Antique Rattan furniture evokes contradictory impressions: Casual, but Victorian-formal; Classic, but linked to the 19th century; Ephemeral, but timeless. Today, reactions to rattan furniture range from those owners who can’t wait to get rid of “that old stuff” to furniture collectors who cheerfully troop through endless yard sales to find treasured pieces.
Rattan furniture itself can range from battered, half-broken painted thrift store junk to pristine museum-grade furniture displayed in a place of honor. What makes collecting and owning antique and vintage rattan furniture so interesting, and occasionally frustrating, is the vague history of this class of collectibles. Almost every attempt at defining this class of furniture, first gives a quick bow to ancient Egypt (tomb pieces dating to 3,000 BC), before launching into 1930's Art Deco styles.

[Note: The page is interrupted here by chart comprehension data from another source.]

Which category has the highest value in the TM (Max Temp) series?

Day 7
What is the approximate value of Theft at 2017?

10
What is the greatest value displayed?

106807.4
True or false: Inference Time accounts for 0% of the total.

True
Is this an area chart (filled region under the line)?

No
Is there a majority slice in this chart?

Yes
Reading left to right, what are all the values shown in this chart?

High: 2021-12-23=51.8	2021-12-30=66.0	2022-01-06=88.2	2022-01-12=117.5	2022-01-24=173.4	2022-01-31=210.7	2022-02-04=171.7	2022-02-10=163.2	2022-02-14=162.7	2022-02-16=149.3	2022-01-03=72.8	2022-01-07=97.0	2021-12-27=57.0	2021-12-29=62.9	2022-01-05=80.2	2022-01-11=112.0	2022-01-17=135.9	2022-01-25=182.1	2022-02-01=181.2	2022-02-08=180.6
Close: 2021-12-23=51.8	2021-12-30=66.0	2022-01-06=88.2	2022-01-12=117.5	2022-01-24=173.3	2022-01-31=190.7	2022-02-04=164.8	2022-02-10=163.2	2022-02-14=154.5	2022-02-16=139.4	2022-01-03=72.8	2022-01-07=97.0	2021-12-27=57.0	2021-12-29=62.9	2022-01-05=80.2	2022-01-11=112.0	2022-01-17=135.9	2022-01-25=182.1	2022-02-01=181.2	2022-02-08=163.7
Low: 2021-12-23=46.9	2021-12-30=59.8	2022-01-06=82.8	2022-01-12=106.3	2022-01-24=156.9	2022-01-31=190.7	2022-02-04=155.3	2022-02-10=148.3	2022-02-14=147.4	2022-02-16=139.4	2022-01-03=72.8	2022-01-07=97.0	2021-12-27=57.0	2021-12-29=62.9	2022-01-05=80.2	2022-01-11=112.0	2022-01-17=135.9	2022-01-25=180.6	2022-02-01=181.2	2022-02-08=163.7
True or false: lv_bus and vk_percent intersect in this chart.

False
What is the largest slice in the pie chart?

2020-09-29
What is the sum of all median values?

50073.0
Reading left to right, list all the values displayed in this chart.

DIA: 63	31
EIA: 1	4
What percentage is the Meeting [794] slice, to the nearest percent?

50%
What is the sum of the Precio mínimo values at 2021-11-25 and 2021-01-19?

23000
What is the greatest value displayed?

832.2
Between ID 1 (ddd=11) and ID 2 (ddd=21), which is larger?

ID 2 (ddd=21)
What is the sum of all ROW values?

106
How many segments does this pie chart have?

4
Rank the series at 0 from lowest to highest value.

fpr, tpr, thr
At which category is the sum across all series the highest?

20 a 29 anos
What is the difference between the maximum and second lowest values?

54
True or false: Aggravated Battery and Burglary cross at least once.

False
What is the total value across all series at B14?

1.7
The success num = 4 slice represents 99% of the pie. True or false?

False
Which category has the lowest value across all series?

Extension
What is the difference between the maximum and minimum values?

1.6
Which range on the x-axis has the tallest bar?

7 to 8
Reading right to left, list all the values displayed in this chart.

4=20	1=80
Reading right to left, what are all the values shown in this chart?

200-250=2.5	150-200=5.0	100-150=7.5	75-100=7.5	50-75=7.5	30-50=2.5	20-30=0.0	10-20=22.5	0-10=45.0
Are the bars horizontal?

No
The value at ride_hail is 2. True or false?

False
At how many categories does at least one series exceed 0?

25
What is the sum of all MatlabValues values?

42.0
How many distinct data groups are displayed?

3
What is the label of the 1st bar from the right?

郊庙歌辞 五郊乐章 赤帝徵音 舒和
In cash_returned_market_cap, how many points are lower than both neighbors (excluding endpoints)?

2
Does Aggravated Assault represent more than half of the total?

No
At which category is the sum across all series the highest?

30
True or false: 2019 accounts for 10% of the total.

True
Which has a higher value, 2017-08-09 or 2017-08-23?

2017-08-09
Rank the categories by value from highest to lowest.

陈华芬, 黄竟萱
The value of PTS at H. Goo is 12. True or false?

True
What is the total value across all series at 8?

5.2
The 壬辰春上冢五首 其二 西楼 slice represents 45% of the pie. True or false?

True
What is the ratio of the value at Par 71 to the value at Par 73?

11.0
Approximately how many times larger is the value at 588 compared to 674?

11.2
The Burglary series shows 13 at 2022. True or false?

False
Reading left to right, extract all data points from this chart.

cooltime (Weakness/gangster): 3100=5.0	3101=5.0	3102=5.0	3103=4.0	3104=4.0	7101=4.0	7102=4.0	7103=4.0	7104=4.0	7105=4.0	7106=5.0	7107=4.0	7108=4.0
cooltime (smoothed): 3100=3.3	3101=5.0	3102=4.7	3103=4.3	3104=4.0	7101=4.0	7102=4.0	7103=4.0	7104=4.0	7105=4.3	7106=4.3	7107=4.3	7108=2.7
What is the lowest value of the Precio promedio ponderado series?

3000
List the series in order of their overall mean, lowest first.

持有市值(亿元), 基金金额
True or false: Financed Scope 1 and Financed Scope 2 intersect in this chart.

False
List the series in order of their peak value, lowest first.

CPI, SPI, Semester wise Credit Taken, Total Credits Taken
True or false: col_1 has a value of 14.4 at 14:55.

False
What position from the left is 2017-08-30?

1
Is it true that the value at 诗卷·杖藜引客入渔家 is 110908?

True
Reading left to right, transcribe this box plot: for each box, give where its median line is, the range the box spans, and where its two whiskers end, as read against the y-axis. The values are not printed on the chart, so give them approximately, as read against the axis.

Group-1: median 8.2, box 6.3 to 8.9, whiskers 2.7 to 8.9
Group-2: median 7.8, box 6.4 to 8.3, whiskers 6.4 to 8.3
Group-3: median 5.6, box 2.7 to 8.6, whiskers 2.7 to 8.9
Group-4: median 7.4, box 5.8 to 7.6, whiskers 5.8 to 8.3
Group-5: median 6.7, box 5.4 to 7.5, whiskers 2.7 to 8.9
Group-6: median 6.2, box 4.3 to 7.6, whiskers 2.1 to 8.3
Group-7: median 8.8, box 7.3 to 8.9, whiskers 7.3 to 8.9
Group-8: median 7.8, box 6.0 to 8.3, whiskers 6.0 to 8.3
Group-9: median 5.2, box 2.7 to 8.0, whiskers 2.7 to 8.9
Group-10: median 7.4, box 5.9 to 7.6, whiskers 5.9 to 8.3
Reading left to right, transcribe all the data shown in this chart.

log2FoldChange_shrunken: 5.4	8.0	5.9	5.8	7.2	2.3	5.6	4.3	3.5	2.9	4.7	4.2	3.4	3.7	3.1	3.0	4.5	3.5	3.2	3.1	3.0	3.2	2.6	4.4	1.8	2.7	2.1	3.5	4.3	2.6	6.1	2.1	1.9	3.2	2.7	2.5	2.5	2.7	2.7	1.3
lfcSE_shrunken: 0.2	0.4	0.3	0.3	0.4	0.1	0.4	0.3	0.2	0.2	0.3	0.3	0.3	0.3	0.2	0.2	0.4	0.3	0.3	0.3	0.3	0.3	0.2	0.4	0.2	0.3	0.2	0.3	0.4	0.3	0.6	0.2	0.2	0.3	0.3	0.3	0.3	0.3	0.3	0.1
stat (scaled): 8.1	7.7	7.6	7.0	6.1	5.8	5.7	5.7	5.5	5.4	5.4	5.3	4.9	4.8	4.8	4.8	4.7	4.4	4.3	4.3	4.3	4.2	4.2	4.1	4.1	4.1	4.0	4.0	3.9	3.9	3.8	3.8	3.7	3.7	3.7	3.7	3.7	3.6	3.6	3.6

There’s a lot of vintage & antique rattan furniture that was produced between those dates, and much of it is still there, ready to be discovered. Indonesia (particularly Borneo), the Philippines, Sri Lanka and Bangladesh account for the bulk of the world’s production. The wood is solid, unlike bamboo, which is hollow, but it does have section joints.
Larger pieces have been used for Malacca canes, beloved of London gentlemen, for centuries. It is the bark stripped from the canes, however, which was soaked and woven into wicker pieces. This bark was also used to wrap around wood (often the stripped core of the original rattan) to make frames, legs and backs.
Because rattan is so flexible, it can be bent and shaped into ornate designs, which fitted the Victorian sensibilities exactly.
A quick break in the story, here, to talk about wicker. The term “wicker” just describes any woven furniture, usually made from plant materials. A wicker piece can be made from bamboo, rush or even straw. So, rattan furniture is a type of wicker, but not all wicker is rattan.
Although it was used to make furniture in India and China, it was the building of the British Empire in India and Malaya during the early 19th century which really brought rattan furniture to the notice of the British, and later the Americans, who lived and traded in Asia.
They came to love it. And why not? It could easily be woven into almost any style, it was light and cool – perfect for the tropics – and it was cheap. Very, very cheap.
The Wakefield Rattan Company began to produce rattan furniture and sell it all over the United States, where it was soon finding its way to the conservatories, porches and summer parlors of the rich and the well to do.
In the 1830's it was a fad; by the 1850's it was a boom; by 1900, it was as common to find rattan furniture in a home as it was to see a cast iron kitchen stove there. Although there were other manufacturers, Wakefield was the largest. In fact, it absorbed its largest competitor, the Heywood Company, in 1897.
The manufactured range of wicker furniture (most of it still rattan) was tremendous, and included chairs, tables, love seats, beds and even wheeled chairs used on the boardwalks of popular resort towns such as Atlantic City.
By the beginning of the 20th century, however, tastes began to change and Victorian styles went out of fashion. The Heywood-Wakefield Company, as it was now named, then began to produce wicker furniture in what was called the “Mission style,” but the classic age of rattan ended during the Great Depression.
And another blip in the record during the 1970s when a style sometimes referred to as “Tiki Bar” was made.
Aside from those, post 1930s rattan furniture has primarily relied on reproducing pieces from the 19th century, much of it using synthetic reeds. Almost all of the modern pieces made from genuine rattan have been made in Asia, often the Philippines.
Today's antique furniture collectors now concentrate on rattan pieces made during the period 1870-1930. They face the usual challenges of all antique collectors, no matter what is being discussed: repairs, restorations, reproductions and fakes. For rattan furniture collectors, add to that the problem of the material itself.
Is it really rattan? Are other materials mixed in, either during production or afterwards. When was a repair made? It takes experience and careful examination to tell, sometimes. Some collectors are willing to buy pieces which have been carefully repaired, but eschew extensive restorations. Others firmly draw the line at painted pieces, but who can tell when it was painted? Is a rattan chair painted in 1880 less antique?
Other collectors depend on contemporary advertisements or catalogues for identification of genuine pieces, but that might leave out a short-run production or even a custom-made piece. The latter, while harder to identify and authenticate, could be quite valuable.
As you would expect, however, their prices are set at a premium. There are still undiscovered antique rattan furniture pieces out there, but they are becoming more and more difficult to find. What pieces are found in the yard sale jungle have to be considered with a jaundiced eye; they might be genuine, or they might be a reproduction.
Even if the style matches a catalogue from the 1890s, for example, it might be a recently-imported piece from Asia. Without a sure way to judge the age or an article of provenance, it’s often difficult to tell.
You see the problem, of course. But, many would say that this is part of the challenge, even the joy, of collecting antique rattan furniture.
Using a discerning eye, some common sense, a few good reference books and sometimes, just taking a leap of faith is all part of the great collecting game.